▶ [Supplied text]
#####

Holy Trinity Anglican Orthodox Church

 

God Revealed

Romans 3:6, Mark 1:1-11

Second Sunday after Epiphany

January 17, 2010

            If you go to a live theatre you will sit before a large curtain that separates the audience from the stage.  The curtain hides the actors and sets from you.  You hear sounds from behind it.  You have read the program and think you know a little about the play, but the costumes, the sets, the way the actors will play their parts, the quality of the orchestra's performance on this night is unknown to you, even if you have seen the play several times.  Only when the curtain rises can you see the play.  All things are open and revealed to you then.  Many people think God is behind a curtain.  They hear sounds behind it.  They read and hear things about Him, yet it seems to them that the curtain remains.  I say this by way of analogy, for, as we have seen in our study of Romans, there is no curtain.  God is clearly revealed for all to see.  Humanity's problem is not that God is hidden, but that we reject what we see of God.  God has raised the curtain, and nowhere is the knowledge of God so clearly seen as in Christ as He is revealed in Scripture.  The revelation of God in Christ is a major issue in Mark 1:1-11.

            Our text is a passage we have read many times.  You probably have a mental image of the event in your mind.  John is baptizing people in preparation for the revelation of the Messiah, when Jesus comes to him.  John is shocked.  "I have need to baptized of thee," he says to Jesus.  Yet, because Jesus tells him to, John baptizes Christ.  It is a task I am sure John performs with fear and trembling, for there is a natural reverence and holy awe that overcomes us when we realise we are in the presence of the Living God.  Moses hid his face at the burning bush, for he was "afraid to look upon God" (Ex.3:6).  The nation of Israel trembled at the foot of Mount Sinai (Ex. 19:16). Isaiah was filled with holy fear when he encountered God in the Temple (Is. 6:5). Zacharias, father of John the Baptist, "was troubled, and fear fell upon him" when he saw the angel in the Temple (Lk. 1:12).  When the angel appeared to Mary she was so afraid that the angel had to say, "Fear not" (Lk. 1:30). The shepherds in the fields around Bethlehem were "sore afraid" and the angel had to say, "Fear not: for, behold I bring you good tidings of great joy" (Lk. 2:9-10).   The hands of the Baptist must be trembling and his heart nearly failing within him as he touches the robes and baptizes the Son of God. Yet, imagine how John feels when the Heavenly voice thunders forth, "Thou art my beloved Son, in whom I am well pleased."  The casual familiarity that characterises the contemporary approach to worship is unknown in the Bible.  Let us learn a holy reverence for God and for the things of God.

            Now let us turn to a consideration of the Father's words to Christ, "Thou art my beloved Son."  What does it mean that Jesus is the Son of God?

            First, it means Jesus is fully God.  "Son" does not mean Christ came into existence through some kind of Heavenly "birth."  He certainly did not come into existence when He was conceived in the virgin's womb and born in the animal shed in Bethlehem.  "Son" means He was, is, and always will be, as the Nicene Creed says, "Light of Light, Very God of very God," and "of one substance with the Father."  Let me point out that the word, "very" as used in the creed, does not mean "much" as in, "I am very hungry."  It is used the way it is used in many places in the New Testament, as when Jesus says, "Verily, verily I say unto thee."  In such passages, "verily" means "truly." In the same way the Creed is saying Jesus is true God of true God.

#####

▶ [Set problem] Could you write out the sermon word for word, everything from "First, it means" down to "of true God."? The rows after this sermon come from a separate source.

#####

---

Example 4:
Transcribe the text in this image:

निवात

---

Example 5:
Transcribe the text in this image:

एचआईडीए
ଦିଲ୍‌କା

#####

▶ [Task result]
First, it means Jesus is fully God.  "Son" does not mean Christ came into existence through some kind of Heavenly "birth."  He certainly did not come into existence when He was conceived in the virgin's womb and born in the animal shed in Bethlehem.  "Son" means He was, is, and always will be, as the Nicene Creed says, "Light of Light, Very God of very God," and "of one substance with the Father."  Let me point out that the word, "very" as used in the creed, does not mean "much" as in, "I am very hungry."  It is used the way it is used in many places in the New Testament, as when Jesus says, "Verily, verily I say unto thee."  In such passages, "verily" means "truly." In the same way the Creed is saying Jesus is true God of true God.